> EXERCISE DIRECTIONS
The answer must consist of every record below, reproduced exactly.

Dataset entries

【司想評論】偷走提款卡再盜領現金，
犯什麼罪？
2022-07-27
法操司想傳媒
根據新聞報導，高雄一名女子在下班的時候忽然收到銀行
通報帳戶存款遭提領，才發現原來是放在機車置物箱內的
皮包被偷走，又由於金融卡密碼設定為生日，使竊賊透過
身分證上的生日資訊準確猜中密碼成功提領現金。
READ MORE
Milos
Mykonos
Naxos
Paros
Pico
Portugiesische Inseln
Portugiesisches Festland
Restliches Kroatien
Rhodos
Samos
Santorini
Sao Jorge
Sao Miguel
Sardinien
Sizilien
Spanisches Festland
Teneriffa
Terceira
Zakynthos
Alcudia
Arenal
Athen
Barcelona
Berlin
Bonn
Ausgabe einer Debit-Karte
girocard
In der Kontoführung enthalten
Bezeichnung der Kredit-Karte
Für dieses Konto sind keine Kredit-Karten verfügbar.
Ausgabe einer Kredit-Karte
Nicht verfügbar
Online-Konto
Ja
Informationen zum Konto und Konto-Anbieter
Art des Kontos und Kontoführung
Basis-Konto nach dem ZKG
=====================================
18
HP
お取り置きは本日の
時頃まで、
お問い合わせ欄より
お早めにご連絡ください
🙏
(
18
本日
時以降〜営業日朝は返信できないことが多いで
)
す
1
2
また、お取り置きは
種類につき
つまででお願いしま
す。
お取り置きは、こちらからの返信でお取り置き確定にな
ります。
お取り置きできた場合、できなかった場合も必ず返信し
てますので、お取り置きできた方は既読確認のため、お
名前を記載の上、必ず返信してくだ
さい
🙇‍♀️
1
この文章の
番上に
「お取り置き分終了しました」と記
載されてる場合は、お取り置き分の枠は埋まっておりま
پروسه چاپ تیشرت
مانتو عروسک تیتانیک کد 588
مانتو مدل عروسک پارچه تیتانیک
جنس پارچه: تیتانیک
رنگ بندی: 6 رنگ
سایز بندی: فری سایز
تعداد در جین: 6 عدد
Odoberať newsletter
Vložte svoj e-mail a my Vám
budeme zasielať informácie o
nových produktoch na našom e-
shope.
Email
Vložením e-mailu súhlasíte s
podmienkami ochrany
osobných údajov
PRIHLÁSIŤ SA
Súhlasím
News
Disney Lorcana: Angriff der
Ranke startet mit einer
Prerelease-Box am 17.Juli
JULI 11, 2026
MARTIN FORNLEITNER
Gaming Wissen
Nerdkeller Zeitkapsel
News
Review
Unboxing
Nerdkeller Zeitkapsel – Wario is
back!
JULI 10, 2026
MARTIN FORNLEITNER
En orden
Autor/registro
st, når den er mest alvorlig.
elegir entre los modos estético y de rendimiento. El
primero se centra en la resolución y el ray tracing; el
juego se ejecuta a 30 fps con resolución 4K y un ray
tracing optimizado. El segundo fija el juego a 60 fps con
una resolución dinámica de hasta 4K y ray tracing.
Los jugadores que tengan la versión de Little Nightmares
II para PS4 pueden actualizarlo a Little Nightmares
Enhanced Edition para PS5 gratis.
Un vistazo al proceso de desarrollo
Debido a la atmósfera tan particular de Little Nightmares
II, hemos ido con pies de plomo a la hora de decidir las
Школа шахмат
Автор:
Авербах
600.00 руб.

> RESPONSE TO THE EXERCISE
【司想評論】偷走提款卡再盜領現金，
犯什麼罪？
2022-07-27
法操司想傳媒
根據新聞報導，高雄一名女子在下班的時候忽然收到銀行
通報帳戶存款遭提領，才發現原來是放在機車置物箱內的
皮包被偷走，又由於金融卡密碼設定為生日，使竊賊透過
身分證上的生日資訊準確猜中密碼成功提領現金。
READ MORE
Milos
Mykonos
Naxos
Paros
Pico
Portugiesische Inseln
Portugiesisches Festland
Restliches Kroatien
Rhodos
Samos
Santorini
Sao Jorge
Sao Miguel
Sardinien
Sizilien
Spanisches Festland
Teneriffa
Terceira
Zakynthos
Alcudia
Arenal
Athen
Barcelona
Berlin
Bonn
Ausgabe einer Debit-Karte
girocard
In der Kontoführung enthalten
Bezeichnung der Kredit-Karte
Für dieses Konto sind keine Kredit-Karten verfügbar.
Ausgabe einer Kredit-Karte
Nicht verfügbar
Online-Konto
Ja
Informationen zum Konto und Konto-Anbieter
Art des Kontos und Kontoführung
Basis-Konto nach dem ZKG
=====================================
18
HP
お取り置きは本日の
時頃まで、
お問い合わせ欄より
お早めにご連絡ください
🙏
(
18
本日
時以降〜営業日朝は返信できないことが多いで
)
す
1
2
また、お取り置きは
種類につき
つまででお願いしま
す。
お取り置きは、こちらからの返信でお取り置き確定にな
ります。
お取り置きできた場合、できなかった場合も必ず返信し
てますので、お取り置きできた方は既読確認のため、お
名前を記載の上、必ず返信してくだ
さい
🙇‍♀️
1
この文章の
番上に
「お取り置き分終了しました」と記
載されてる場合は、お取り置き分の枠は埋まっておりま
پروسه چاپ تیشرت
مانتو عروسک تیتانیک کد 588
مانتو مدل عروسک پارچه تیتانیک
جنس پارچه: تیتانیک
رنگ بندی: 6 رنگ
سایز بندی: فری سایز
تعداد در جین: 6 عدد
Odoberať newsletter
Vložte svoj e-mail a my Vám
budeme zasielať informácie o
nových produktoch na našom e-
shope.
Email
Vložením e-mailu súhlasíte s
podmienkami ochrany
osobných údajov
PRIHLÁSIŤ SA
Súhlasím
News
Disney Lorcana: Angriff der
Ranke startet mit einer
Prerelease-Box am 17.Juli
JULI 11, 2026
MARTIN FORNLEITNER
Gaming Wissen
Nerdkeller Zeitkapsel
News
Review
Unboxing
Nerdkeller Zeitkapsel – Wario is
back!
JULI 10, 2026
MARTIN FORNLEITNER
En orden
Autor/registro
st, når den er mest alvorlig.
elegir entre los modos estético y de rendimiento. El
primero se centra en la resolución y el ray tracing; el
juego se ejecuta a 30 fps con resolución 4K y un ray
tracing optimizado. El segundo fija el juego a 60 fps con
una resolución dinámica de hasta 4K y ray tracing.
Los jugadores que tengan la versión de Little Nightmares
II para PS4 pueden actualizarlo a Little Nightmares
Enhanced Edition para PS5 gratis.
Un vistazo al proceso de desarrollo
Debido a la atmósfera tan particular de Little Nightmares
II, hemos ido con pies de plomo a la hora de decidir las
Школа шахмат
Автор:
Авербах
600.00 руб.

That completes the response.